S_{\ell + 1}’ &= \sum_{v: |v| \leq \ell+1} (d \eta)^{-|v|}(y_v – \eta y_{\text{parent}(v)}) \\
&= S_{\ell} + \sum_{v: |v| = \ell + 1}(d \eta)^{- \ell – 1}y_v – \sum_{v: |v| = \ell + 1} (d \eta)^{-\ell – 1} \eta y_{\text{parent}(v)} \\
&= S_{\ell} + \sum_{v: |v| = \ell + 1}(d \eta)^{- \ell – 1}y_v – \sum_{v: |v| = \ell} (d \eta)^{\ell} y_v \\
&= \sum_{v: |v| = \ell + 1}(d \eta)^{- \ell – 1}y_v
Now, we would like to appeal to a Martingale Central Limit Theorem to establish that \(S_{\ell}’\) satisfies a CLT that is independent from the root. Note that Azuma’s inequality would tell us that \(\lim_{\ell \to \infty} S_{\ell}’\) is highly concentrated around \(S_0\) if we knew that \(\sum\limits_{k=0}^{\infty} c_k^2 < \infty\), where the \(c_k\) denote the Martingale differences. In this case, the leaves would not satisfy a CLT independent of the root.
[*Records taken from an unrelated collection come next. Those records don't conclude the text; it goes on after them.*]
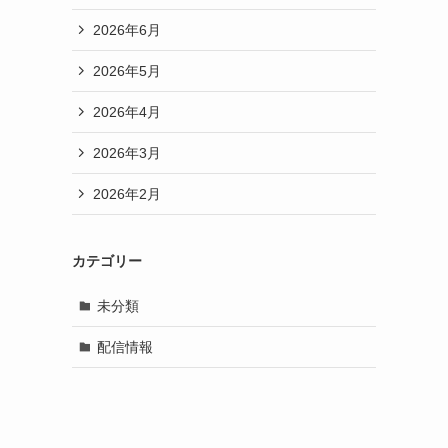
2026年6月
2026年5月
2026年4月
2026年3月
2026年2月
カテゴリー
未分類
配信情報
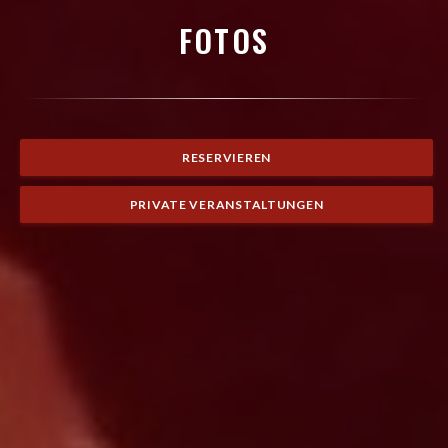
FOTOS
RESERVIEREN
PRIVATE VERANSTALTUNGEN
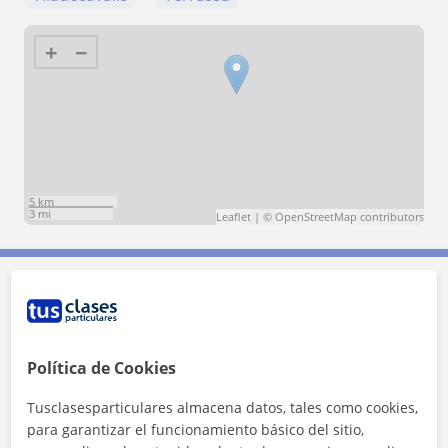
+
−
5 km
3 mi
Leaflet
| ©
OpenStreetMap
contributors
Contacta con Somaya
Tarifa
14
€/h
Política de Cookies
Tusclasesparticulares almacena datos, tales como cookies,
1ª clase gratis
para garantizar el funcionamiento básico del sitio,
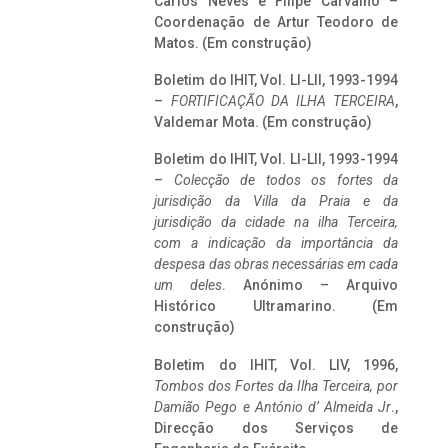
Carlos Neves e Filipe Carvalho –
Coordenação de Artur Teodoro de
Matos. (Em construção)
Boletim do IHIT, Vol. LI-LII, 1993-1994
–
FORTIFICAÇÃO DA ILHA TERCEIRA
,
Valdemar Mota. (Em construção)
Boletim do IHIT, Vol. LI-LII, 1993-1994
–
Colecção de todos os fortes da
jurisdição da Villa da Praia e da
jurisdição da cidade na ilha Terceira,
com a indicação da importância da
despesa das obras necessárias em cada
um deles
. Anónimo – Arquivo
Histórico Ultramarino. (Em
construção)
Boletim do IHIT, Vol. LIV, 1996,
Tombos dos Fortes da Ilha Terceira,
por
Damião Pego e António d’ Almeida Jr
.,
Direcção dos Serviços de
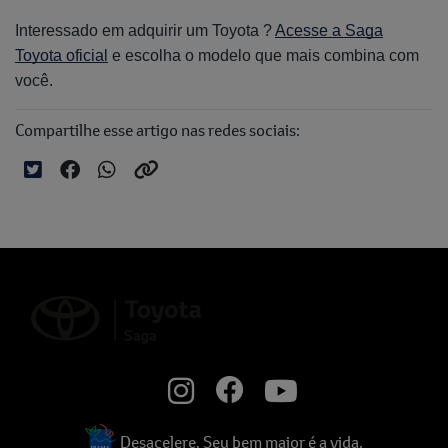
Interessado em adquirir um Toyota ?
Acesse a Saga
Toyota oficial
e escolha o modelo que mais combina com
você.
Compartilhe esse artigo nas redes sociais:
Desacelere. Seu bem maior é a vida.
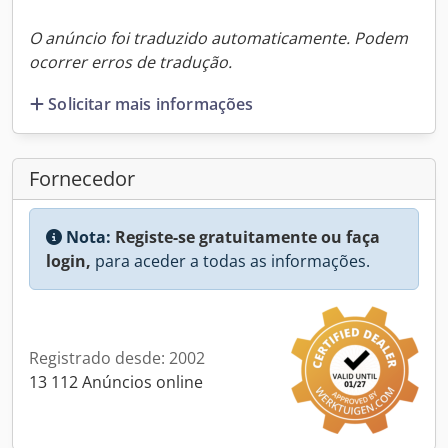
O anúncio foi traduzido automaticamente. Podem
ocorrer erros de tradução.
Solicitar mais informações
Fornecedor
Nota:
Registe-se gratuitamente ou faça
login,
para aceder a todas as informações.
Registrado desde: 2002
13 112 Anúncios online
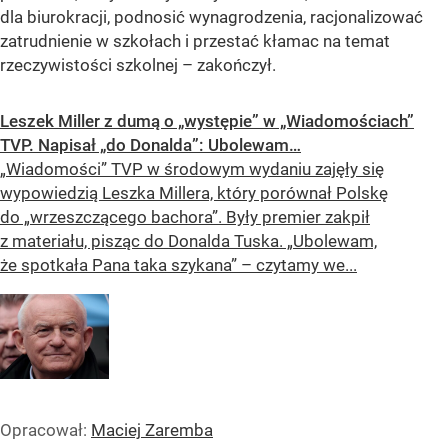
dla biurokracji, podnosić wynagrodzenia, racjonalizować
zatrudnienie w szkołach i przestać kłamac na temat
rzeczywistości szkolnej – zakończył.
Leszek Miller z dumą o „występie” w „Wiadomościach”
TVP. Napisał „do Donalda”: Ubolewam…
„Wiadomości” TVP w środowym wydaniu zajęły się
wypowiedzią Leszka Millera, który porównał Polskę
do „wrzeszczącego bachora”. Były premier zakpił
z materiału, pisząc do Donalda Tuska. „Ubolewam,
że spotkała Pana taka szykana” – czytamy we...
Opracował:
Maciej Zaremba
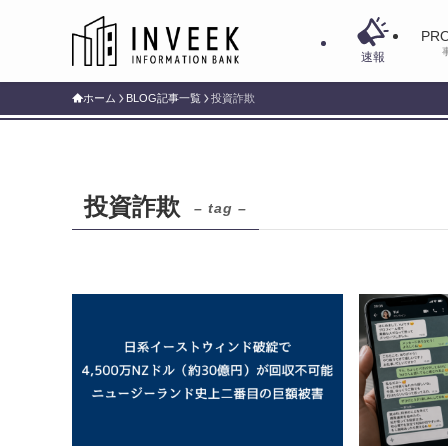
PRO
速報
ホーム
BLOG記事一覧
投資詐欺
投資詐欺
– tag –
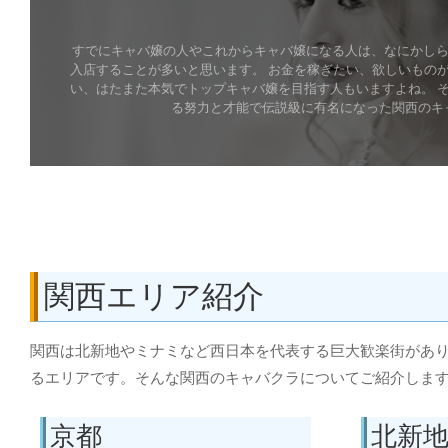
すでにキャバ嬢の人やこれからキャバ嬢になる人は、なにかし
入店することが多いと思います。 お金を稼ぎたい、欲しいもの
い、はたまた本気でトップキャバ嬢を目指す人もいますよね。 
る努力と才能で伝説級に有名になった関西のキャバ
Read More
関西エリア紹介
関西は北新地やミナミなど西日本を代表する巨大歓楽街があ
るエリアです。そんな関西のキャバクラについてご紹介しま
京都
北新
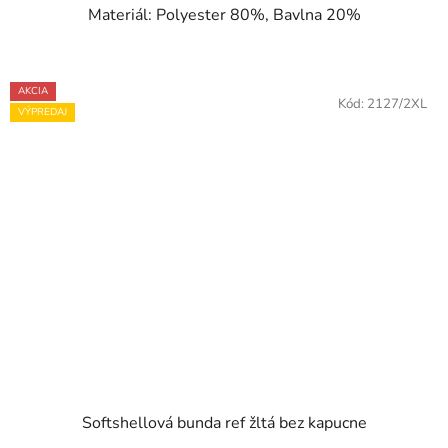
Materiál: Polyester 80%, Bavlna 20%
AKCIA
Kód:
2127/2XL
VÝPREDAJ
Softshellová bunda ref žltá bez kapucne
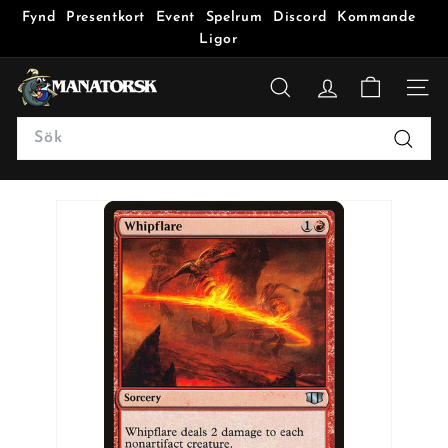
Fynd
Presentkort
Event
Spelrum
Discord
Kommande
Ligor
M
a
SÖK
n
Search
a
Sök
t
o
r
s
k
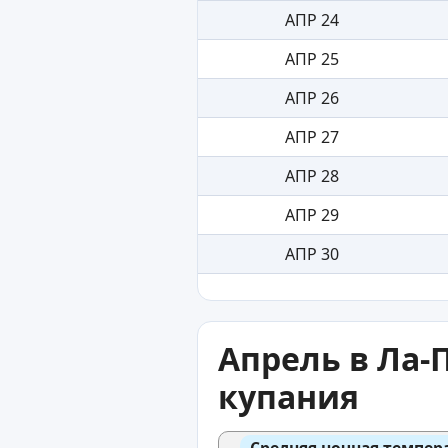
АПР 24
АПР 25
АПР 26
АПР 27
АПР 28
АПР 29
АПР 30
Апрель в Ла-
купания
Средняя ночная темпер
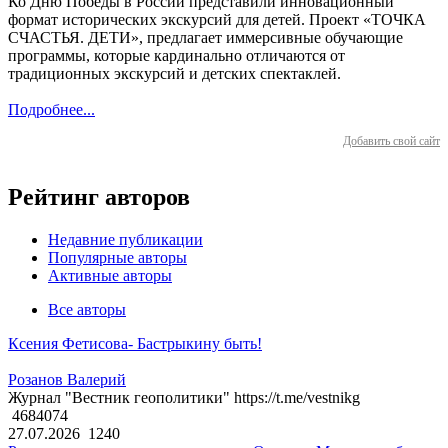
Ко Дню Победы в России представили инновационный
формат исторических экскурсий для детей. Проект «ТОЧКА
СЧАСТЬЯ. ДЕТИ», предлагает иммерсивные обучающие
программы, которые кардинально отличаются от
традиционных экскурсий и детских спектаклей.
Подробнее...
Добавить свой сайт
Рейтинг авторов
Недавние публикации
Популярные авторы
Активные авторы
Все авторы
Ксения Фетисова- Бастрыкину быть!
Розанов Валерий
Журнал "Вестник геополитики" https://t.me/vestnikg
4684074
27.07.2026
1240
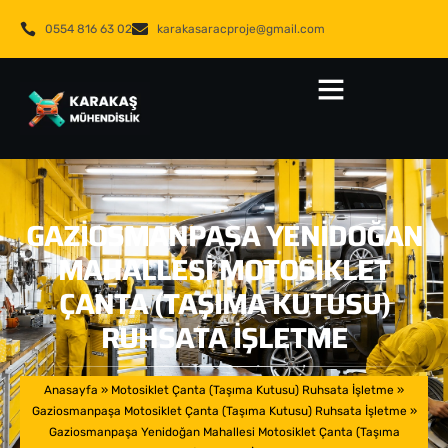
0554 816 63 02
karakasaracproje@gmail.com
GAZIOSMANPAŞA YENIDOĞAN
MAHALLESI MOTOSIKLET
ÇANTA (TAŞIMA KUTUSU)
RUHSATA İŞLETME
Anasayfa
»
Motosiklet Çanta (Taşıma Kutusu) Ruhsata İşletme
»
Gaziosmanpaşa Motosiklet Çanta (Taşıma Kutusu) Ruhsata İşletme
»
Gaziosmanpaşa Yenidoğan Mahallesi Motosiklet Çanta (Taşıma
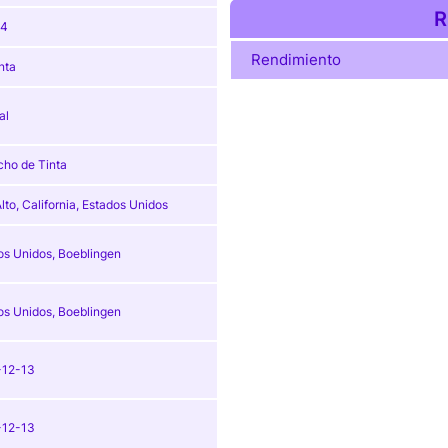
R
64
Rendimiento
nta
al
cho de Tinta
lto, California, Estados Unidos
os Unidos, Boeblingen
os Unidos, Boeblingen
-12-13
-12-13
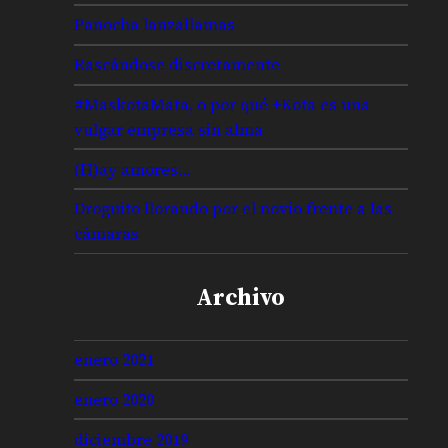
Panocha lanzallamas
Rascándose discretamente
#MaskotaMata, o por qué +Kota es una
vulgar empresa sin alma
(H)ay amores…
Droguito llorando por el novio frente a las
cámaras
Archivo
enero 2021
enero 2020
diciembre 2019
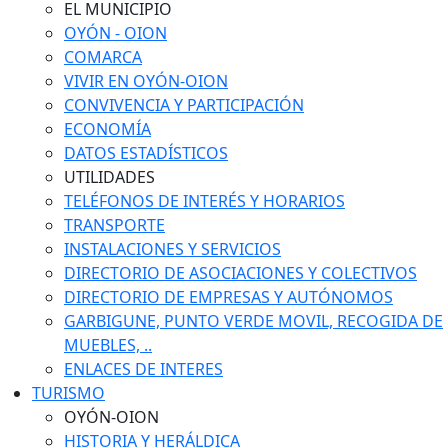
EL MUNICIPIO
OYÓN - OION
COMARCA
VIVIR EN OYÓN-OION
CONVIVENCIA Y PARTICIPACIÓN
ECONOMÍA
DATOS ESTADÍSTICOS
UTILIDADES
TELÉFONOS DE INTERÉS Y HORARIOS
TRANSPORTE
INSTALACIONES Y SERVICIOS
DIRECTORIO DE ASOCIACIONES Y COLECTIVOS
DIRECTORIO DE EMPRESAS Y AUTÓNOMOS
GARBIGUNE, PUNTO VERDE MOVIL, RECOGIDA DE
MUEBLES, ..
ENLACES DE INTERES
TURISMO
OYÓN-OION
HISTORIA Y HERÁLDICA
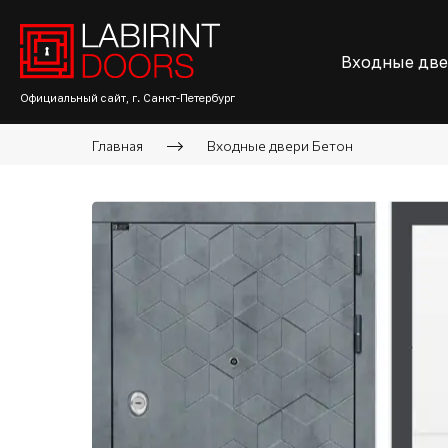
Входные дв
Официальный сайт, г. Санкт-Петербург
Главная
Входные двери Бетон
\sum_{\ell’ \leq \ell}(S_{\ell’} – S_{\ell’ – 1})^2
&\geq \sum_{\ell’ \leq \ell} d^{\ell’}(d \eta)^{- 2 \ell’} \Theta(1) \\
&= \Theta(1) \sum_{\ell’ \leq \ell} \left(\frac{1}{d\eta^2}\right)^{\ell’}
If \(d \eta^2 < 1\), this series diverges, which means that $c$ satisfies a CLT independent of the root. However, this is not quite enough; a CLT tells us a statement of the form \(\mathbb{P}[\sum X_i \in [a - c\sqrt{n}, a + c\sqrt{n}]]\), but just knowing that the counts are concentrated in an interval does not rule out the possibility of an estimator that can reconstruct the root from the parity of \(c_1^{\ell}\) (or similar functions that are not constrained by being in an interval). We note that it does not really make sense for any sane estimator to use the parity when trying to reconstruct the root, but we still have to rule it out! So we will additionally need a Local Central Limit Theorem, of the form

[Local CLT] Let \(X_i\) be iid integer valued and not supported on an arithmetic progression with stride \(\geq 2\). Then we have that
\[ \Pr\left[\sum\limits_{i=1}^n X_i = m\right] = \frac{1}{\sigma \sqrt{2 \pi}} \text{exp}\left(-\left(\frac{m – n\mu}{2 \sigma \sqrt{n}}\right)^2\right) + o(1/\sqrt{n})\]
where \(\sigma^2\) is the variance of \(X_i\) and \(\mu\) is the expectation.

The local CLT helps us rule out “parity-like” estimators that still only depend on the counts at the leaves.